The UConn Husky is a familiar mark on everything from t-shirts and sweatshirts to cornhole boards and cufflinks.
Now, add hand sanitizer to the mix; but this is not for sale at a favorite website. It is a handmade product by UConn employees and graduate students that is being donated to local facilities and charities as part of the effort to combat the COVID-19 pandemic.
The concept belongs to the Fraunhofer USA Center for Energy Innovation, located in the Innovation Partnership Building at UConn Tech Park. Chemical engineering doctoral student Noah Ferguson is the lead on the project.
“It was a couple of weeks into the pandemic, and we were having our weekly research group meeting,” says Ferguson. “We were bouncing ideas around of what we could do, and producing our own hand sanitizer came up. We all wanted to use our engineering skills to help the community.”
Ferguson and his team use World Health Organization (WHO) specifications to produce the hand sanitizer, making it in five-gallon batches.
“We have to have a certain concentration of alcohol and that depends on what kind you are using – either isopropyl or ethyl,” says Ferguson. “We have to put in hydrogen peroxide, which is used to sterilize the inside of the container, and then we add distilled water and a little bit of glycerin to keep hands a little bit moisturized so they don’t get totally dried out.”
Once the hand sanitizer is put in a bottle, it has to sit for three days to allow the hydrogen peroxide to kill any hearty microbes that still may be inside the container or in the solution. Ferguson said this mix was originally devised by WHO for developing nations where perfectly pure distilled water may be hard to come by.
The UConn team sticks to the exact specifications of the WHO formula, and don’t put in any additives like scents, as some makers do, due to allergy concerns.
“We are a good place to do this because we have the mixing and volume measuring apparatuses to make sure we are getting exactly the right proportions,” says Ferguson.
With the help Chris Larosa of the School of Engineering communications office and the UConn Purchasing Department, a label was developed featuring the “UConn Nation” logo that has become familiar during the pandemic, which says “Physically Distant, Socially and Globally Connected.”
So far, about 1,400 two-ounce bottles have been distributed to senior living facilities in Mansfield, and to the Covenant Soup Kitchen in Willimantic.
The biggest challenges right now are getting the empty bottles to put the hand sanitizer in, and keeping a ready supply of ingredients for the sanitizer on hand, Ferguson says.
“The goal right now is to get to 20,000 bottles distributed and to do that, we need a robust supply chain of all materials, bottles, labels and chemicals,” says Jeffrey McCutcheon, an associate professor of chemical and biomolecular engineering and the executive director of the Fraunhofer Center.
Donations have come in from all over Connecticut on the project from companies and non-profits, including Parker Medical, Inc. of Bridgewater; Litchfield Distillery of Litchfield; Hubbard-Hall, Inc., of Waterbury; and Future Frogmen, Inc. of Westport.

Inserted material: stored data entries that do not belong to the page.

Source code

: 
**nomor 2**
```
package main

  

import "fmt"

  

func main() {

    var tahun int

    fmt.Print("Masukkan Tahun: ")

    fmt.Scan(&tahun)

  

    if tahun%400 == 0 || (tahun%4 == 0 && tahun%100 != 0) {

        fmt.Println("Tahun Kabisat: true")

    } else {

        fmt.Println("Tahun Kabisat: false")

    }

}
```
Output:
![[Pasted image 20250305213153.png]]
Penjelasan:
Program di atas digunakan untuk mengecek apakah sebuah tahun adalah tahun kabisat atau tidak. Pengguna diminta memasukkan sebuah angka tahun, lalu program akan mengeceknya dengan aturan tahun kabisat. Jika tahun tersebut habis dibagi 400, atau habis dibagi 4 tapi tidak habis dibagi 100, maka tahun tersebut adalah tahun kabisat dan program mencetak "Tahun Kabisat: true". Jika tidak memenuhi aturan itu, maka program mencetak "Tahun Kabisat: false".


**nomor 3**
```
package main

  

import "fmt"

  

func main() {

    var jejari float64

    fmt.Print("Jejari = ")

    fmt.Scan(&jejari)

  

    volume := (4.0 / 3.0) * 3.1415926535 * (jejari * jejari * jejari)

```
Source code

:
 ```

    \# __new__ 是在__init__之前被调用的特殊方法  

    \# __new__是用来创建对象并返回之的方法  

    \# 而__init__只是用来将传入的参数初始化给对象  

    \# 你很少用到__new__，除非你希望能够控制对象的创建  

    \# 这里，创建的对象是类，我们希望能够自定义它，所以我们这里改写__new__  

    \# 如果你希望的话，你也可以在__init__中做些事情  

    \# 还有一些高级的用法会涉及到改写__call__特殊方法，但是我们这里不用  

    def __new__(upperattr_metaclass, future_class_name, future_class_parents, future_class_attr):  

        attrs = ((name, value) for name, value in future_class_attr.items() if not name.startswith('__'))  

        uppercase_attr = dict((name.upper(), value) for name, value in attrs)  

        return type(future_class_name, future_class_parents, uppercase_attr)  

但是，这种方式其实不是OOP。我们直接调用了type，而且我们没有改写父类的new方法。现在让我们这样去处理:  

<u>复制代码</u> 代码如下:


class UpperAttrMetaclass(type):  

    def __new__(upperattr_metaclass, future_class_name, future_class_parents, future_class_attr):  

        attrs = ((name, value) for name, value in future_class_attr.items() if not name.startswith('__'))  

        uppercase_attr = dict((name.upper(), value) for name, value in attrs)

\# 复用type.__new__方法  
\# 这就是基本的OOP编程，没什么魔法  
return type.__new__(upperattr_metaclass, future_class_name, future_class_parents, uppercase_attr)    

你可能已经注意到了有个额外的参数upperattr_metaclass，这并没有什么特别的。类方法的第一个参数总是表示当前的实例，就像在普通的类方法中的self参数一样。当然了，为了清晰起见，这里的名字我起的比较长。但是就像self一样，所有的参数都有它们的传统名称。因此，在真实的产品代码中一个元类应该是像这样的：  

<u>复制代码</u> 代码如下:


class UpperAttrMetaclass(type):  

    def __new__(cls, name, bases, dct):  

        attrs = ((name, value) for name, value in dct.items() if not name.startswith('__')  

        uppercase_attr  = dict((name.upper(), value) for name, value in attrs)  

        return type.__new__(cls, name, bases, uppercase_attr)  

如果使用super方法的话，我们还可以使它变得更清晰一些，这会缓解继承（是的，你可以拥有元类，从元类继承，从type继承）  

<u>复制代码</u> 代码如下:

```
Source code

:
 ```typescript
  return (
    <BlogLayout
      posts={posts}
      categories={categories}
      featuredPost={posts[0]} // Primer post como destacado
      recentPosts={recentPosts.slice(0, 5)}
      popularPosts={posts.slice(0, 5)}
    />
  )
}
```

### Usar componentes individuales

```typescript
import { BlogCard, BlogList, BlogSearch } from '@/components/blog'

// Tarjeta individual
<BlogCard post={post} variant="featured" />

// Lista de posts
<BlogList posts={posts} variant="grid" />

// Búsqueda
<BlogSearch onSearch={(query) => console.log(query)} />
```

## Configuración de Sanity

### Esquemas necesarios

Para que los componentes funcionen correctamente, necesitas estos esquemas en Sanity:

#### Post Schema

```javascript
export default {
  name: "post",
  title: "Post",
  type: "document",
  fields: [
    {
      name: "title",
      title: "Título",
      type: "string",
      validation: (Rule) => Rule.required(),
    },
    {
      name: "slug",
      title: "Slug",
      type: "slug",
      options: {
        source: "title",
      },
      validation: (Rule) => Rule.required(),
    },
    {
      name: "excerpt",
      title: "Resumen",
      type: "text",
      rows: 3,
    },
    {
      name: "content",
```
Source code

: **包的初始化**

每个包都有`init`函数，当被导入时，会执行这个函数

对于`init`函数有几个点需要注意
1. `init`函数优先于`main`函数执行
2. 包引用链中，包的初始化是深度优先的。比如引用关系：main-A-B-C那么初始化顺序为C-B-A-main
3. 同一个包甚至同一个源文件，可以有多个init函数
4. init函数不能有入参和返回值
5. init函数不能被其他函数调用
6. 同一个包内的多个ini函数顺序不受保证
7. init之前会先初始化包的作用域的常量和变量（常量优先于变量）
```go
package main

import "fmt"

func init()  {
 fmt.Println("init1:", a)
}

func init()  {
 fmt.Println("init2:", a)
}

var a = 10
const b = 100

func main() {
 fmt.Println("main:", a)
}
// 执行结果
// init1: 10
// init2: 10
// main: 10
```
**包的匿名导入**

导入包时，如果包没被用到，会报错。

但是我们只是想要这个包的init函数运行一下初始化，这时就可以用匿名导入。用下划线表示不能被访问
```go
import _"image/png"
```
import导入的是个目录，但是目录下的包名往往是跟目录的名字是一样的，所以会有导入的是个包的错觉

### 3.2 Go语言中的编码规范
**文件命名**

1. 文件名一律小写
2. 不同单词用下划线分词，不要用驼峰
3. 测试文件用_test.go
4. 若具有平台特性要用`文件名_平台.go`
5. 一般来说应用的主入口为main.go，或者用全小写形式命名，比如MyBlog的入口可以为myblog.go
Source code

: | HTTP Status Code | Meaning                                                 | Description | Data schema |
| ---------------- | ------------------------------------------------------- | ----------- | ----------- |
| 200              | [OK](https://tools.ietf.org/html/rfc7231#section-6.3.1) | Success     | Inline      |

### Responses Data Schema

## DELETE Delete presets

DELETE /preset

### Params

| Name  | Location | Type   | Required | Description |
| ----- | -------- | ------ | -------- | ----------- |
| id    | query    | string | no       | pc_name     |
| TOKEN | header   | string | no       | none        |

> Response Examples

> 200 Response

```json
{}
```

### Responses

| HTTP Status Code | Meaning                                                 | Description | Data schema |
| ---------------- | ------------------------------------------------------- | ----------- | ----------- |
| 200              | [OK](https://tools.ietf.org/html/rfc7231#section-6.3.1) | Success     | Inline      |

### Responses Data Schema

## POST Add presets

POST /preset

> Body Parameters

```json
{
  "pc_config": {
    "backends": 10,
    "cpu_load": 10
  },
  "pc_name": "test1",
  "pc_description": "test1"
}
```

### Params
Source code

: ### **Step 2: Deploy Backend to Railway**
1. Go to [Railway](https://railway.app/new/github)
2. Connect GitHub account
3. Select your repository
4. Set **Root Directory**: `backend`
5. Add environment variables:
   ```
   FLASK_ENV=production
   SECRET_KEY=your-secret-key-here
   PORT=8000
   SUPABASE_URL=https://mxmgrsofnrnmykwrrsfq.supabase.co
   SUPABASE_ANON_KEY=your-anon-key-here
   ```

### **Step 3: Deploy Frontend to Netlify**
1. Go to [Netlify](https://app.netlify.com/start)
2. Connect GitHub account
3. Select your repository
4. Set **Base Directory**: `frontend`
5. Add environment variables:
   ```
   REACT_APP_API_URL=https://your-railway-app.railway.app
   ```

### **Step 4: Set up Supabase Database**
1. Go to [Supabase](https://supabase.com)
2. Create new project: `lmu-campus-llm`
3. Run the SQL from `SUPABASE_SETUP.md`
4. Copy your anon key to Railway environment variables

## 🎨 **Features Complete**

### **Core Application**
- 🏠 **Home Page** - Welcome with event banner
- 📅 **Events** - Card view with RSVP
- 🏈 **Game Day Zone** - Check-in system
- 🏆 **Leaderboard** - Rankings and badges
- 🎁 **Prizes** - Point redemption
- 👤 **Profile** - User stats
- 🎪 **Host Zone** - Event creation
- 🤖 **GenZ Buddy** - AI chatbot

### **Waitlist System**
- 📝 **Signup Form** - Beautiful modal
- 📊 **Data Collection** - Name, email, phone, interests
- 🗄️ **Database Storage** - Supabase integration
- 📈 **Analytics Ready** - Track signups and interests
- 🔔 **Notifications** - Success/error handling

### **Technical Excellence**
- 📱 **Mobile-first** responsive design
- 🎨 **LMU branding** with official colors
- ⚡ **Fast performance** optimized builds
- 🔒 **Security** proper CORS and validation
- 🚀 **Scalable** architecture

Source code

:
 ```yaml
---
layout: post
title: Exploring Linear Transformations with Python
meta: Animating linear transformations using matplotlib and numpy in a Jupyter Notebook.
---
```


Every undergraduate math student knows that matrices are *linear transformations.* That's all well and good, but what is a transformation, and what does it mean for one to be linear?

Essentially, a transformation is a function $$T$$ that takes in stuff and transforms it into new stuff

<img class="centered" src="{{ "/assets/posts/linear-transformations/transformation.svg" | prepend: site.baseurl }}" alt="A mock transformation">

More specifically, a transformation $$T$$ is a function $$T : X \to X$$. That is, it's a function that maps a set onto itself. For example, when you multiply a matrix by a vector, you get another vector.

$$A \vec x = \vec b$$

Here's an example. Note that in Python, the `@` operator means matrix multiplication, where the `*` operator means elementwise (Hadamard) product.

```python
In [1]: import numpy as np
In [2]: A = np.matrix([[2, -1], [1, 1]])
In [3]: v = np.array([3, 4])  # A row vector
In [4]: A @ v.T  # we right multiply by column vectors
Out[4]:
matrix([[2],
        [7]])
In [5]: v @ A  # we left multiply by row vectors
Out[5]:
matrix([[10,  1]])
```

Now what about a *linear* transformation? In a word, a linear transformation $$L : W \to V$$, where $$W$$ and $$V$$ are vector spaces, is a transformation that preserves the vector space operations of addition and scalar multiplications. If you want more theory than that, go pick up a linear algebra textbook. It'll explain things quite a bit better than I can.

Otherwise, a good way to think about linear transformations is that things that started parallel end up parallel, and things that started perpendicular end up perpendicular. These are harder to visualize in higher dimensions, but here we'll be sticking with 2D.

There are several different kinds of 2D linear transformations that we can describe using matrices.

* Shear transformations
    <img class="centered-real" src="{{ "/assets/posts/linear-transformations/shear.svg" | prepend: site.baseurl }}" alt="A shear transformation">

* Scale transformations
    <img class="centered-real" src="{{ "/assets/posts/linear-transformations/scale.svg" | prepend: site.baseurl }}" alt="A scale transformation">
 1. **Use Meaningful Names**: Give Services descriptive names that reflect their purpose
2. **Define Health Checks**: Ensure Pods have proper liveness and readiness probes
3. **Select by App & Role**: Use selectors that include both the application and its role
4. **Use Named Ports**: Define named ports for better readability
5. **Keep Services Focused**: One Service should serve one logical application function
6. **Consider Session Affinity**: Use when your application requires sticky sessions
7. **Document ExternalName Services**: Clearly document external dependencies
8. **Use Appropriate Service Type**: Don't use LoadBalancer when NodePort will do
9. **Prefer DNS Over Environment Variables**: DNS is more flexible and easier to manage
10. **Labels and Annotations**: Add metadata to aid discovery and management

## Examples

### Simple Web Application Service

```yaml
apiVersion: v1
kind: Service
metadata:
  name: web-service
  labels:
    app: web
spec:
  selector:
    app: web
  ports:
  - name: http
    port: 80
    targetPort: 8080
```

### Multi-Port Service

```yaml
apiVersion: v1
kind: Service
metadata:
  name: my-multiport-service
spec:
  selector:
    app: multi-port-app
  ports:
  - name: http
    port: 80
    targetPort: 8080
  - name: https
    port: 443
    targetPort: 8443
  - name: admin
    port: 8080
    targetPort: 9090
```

“We have a good graduate student core team that has offered to come out and volunteer with the process,” says McCutcheon. “We haven’t needed them to a great extent yet, because Noah has done it all with Mayur Ostwal, who is a research assistant professor in our lab.”
“If we can make bottles in the 20,000 number, we can reach out a broader range of charities,” says McCutcheon. “We can work with food banks, first responders, and other communities of need. I began to get more confident in our ability as we crossed different thresholds…100 bottles, 500 bottles, and more.”
McCutcheon also gave an update on the emergency ventilator prototype that the Fraunhofer Center developed. Whitcraft, Inc., an aerospace manufacturer supplier located in Eastford, produced a ventilator based on UConn’s specifications, design and testing.
“We are going to send the ventilator to UConn Health so they can evaluate the performance,” said McCutcheon. “We will wait and see. The desperate need for ventilators is not there, but they are still interested. I think everyone should be interested in having something like this in their back pocket in case something happens.”